[[ Reading text, beginning ]]

The Search for Extraterrestrial Intelligence (SETI) Institute (everyone knows to “… pray that there’s intelligent life somewhere up in space, ’cause there’s bugger all down here on earth“), a joint effort of SETI and the University of California-Berkeley‘s Radio Astronomy Lab, which uses an array of radio telescopes to search for extraterrestrial signals has been suspended for lack of funding, a spokesperson said today. The radio telescopes are located about 300 miles north of San Francisco, and the effort has been largely funded by Microsoft co-founder Paul Allen, who gave more than $25 million to the project.

(An aside: if you would like to read Paul Allen’s discussion of how Bill Gates and Steve Balmer tried to “rip me <Allen> off,” you can get an “intro” on CNET, or read Allen’s book, Idea Man: A Memoir by the Cofounder of Microsoft. Those of us who lived/live in high tech will probably find NOTHING surprising about the tale. People who do are probably pretty naive, IMHO.)

[[ Reading text, end ]]

Actions to take:
a. Can you format the part of the records that opens with the line containing "support to the Ukrainian people almost a" and runs through the end of the records as a numbered list, leaving out any blank lines?
b. Can you resume the piece on the suspended SETI radio telescope search, picking up after its last sentence?
The text and the records have no connection to each other.

[[ Task material, beginning ]]

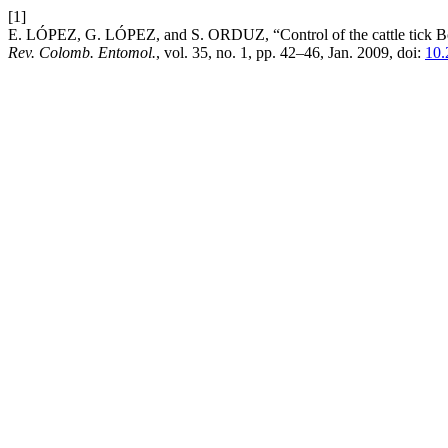
[1]
E. LÓPEZ, G. LÓPEZ, and S. ORDUZ, “Control of the cattle tick Boop
Rev. Colomb. Entomol.
, vol. 35, no. 1, pp. 42–46, Jan. 2009, doi:
10.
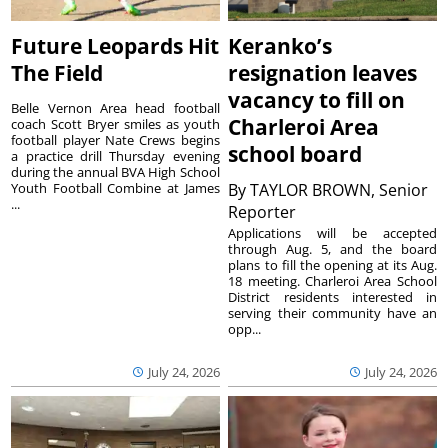
Future Leopards Hit
Keranko’s
The Field
resignation leaves
vacancy to fill on
Belle Vernon Area head football
Charleroi Area
coach Scott Bryer smiles as youth
football player Nate Crews begins
school board
a practice drill Thursday evening
during the annual BVA High School
Youth Football Combine at James
By
TAYLOR BROWN, Senior
...
Reporter
Applications will be accepted
through Aug. 5, and the board
plans to fill the opening at its Aug.
18 meeting. Charleroi Area School
District residents interested in
serving their community have an
opp...
July 24, 2026
July 24, 2026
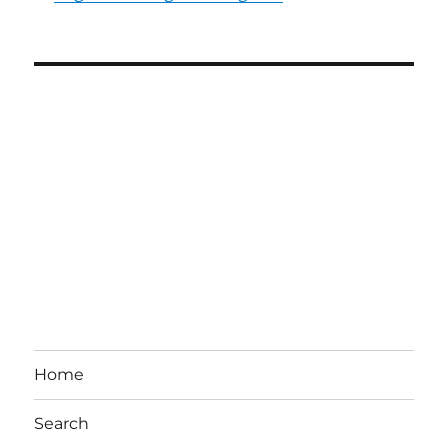
Home
Search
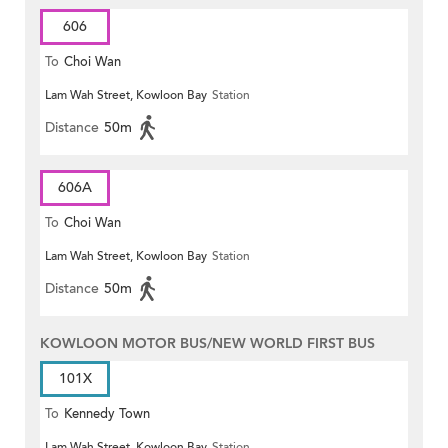
606
To
Choi Wan
Lam Wah Street, Kowloon Bay
Station
Distance
50m
606A
To
Choi Wan
Lam Wah Street, Kowloon Bay
Station
Distance
50m
KOWLOON MOTOR BUS/NEW WORLD FIRST BUS
101X
To
Kennedy Town
Lam Wah Street, Kowloon Bay
Station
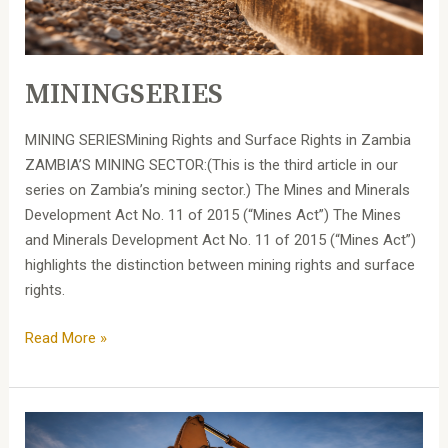
MININGSERIES
MINING SERIESMining Rights and Surface Rights in Zambia
ZAMBIA’S MINING SECTOR:(This is the third article in our
series on Zambia’s mining sector.) The Mines and Minerals
Development Act No. 11 of 2015 (“Mines Act”) The Mines
and Minerals Development Act No. 11 of 2015 (“Mines Act”)
highlights the distinction between mining rights and surface
rights.
Read More »
MINING
SERIES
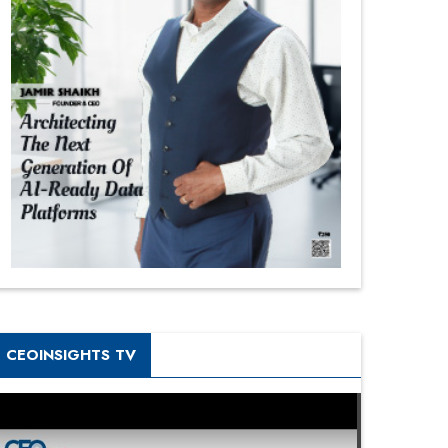
CEOINSIGHTS TV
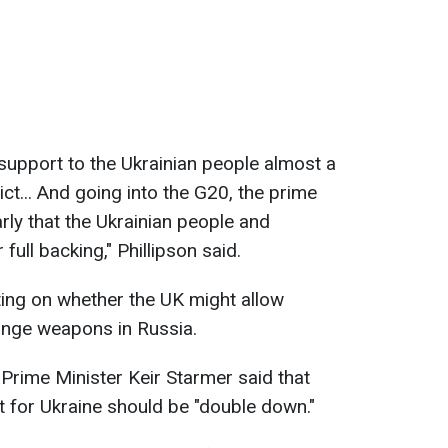
support to the Ukrainian people almost a
ict... And going into the G20, the prime
arly that the Ukrainian people and
ull backing," Phillipson said.
ng on whether the UK might allow
range weapons in Russia.
, Prime Minister Keir Starmer said that
t for Ukraine should be "double down."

[[ Task material, end ]]

Solved problems:
a.
1. support to the Ukrainian people almost a
2. ict... And going into the G20, the prime
3. arly that the Ukrainian people and
4. ull backing," Phillipson said.
5. ng on whether the UK might allow
6. range weapons in Russia.
7. , Prime Minister Keir Starmer said that
8. t for Ukraine should be "double down."

b.
The ANNUAL :-) state “budget crisis” in California and reduced federal dollars have deprived the project of funding, according to Karen Randall, SETI’s director of special projects. SETI put the Allen Telescope Array on hold about a week ago, as discussed by Franck Marchis, a principal investigator who does not work on the affected project, on his blog. SETI CEO Tom Pierson sent a letter on April 22 to donors to let them know that the array had been put into “hibernation” (“I’m sorry Dave….“) a safe state, maintained by a reduced staff, until a new funding cycle starts in 20113. That funding will cover the project until 2018.

The idea for construction of the array was conceived in 1997. Four years later, Paul Allen agreed to fund the venture, and 42 (“the answer to life, the universe, and everything”) antennas were constructed in Northern California‘s rural Cascade Mountains. Eventually, SETI plans to increase the number of “dish” antennas to 350.

Astronomer Jill Tartar, who is the current director of the Center for SETI Research, was the real-life inspiration for the character played by Jodie Foster in the 1997 movie, “Contact.”

Those of you in computer-related fields may remember that SETI was one of the early projects in distributed computing, a technique used by many projects, for good and evil, since.

Awhile ago, I tried to log in to the SETI app on my Macintosh, which I installed a long, long time ago. Eventually, I recalled my userid and password from that time.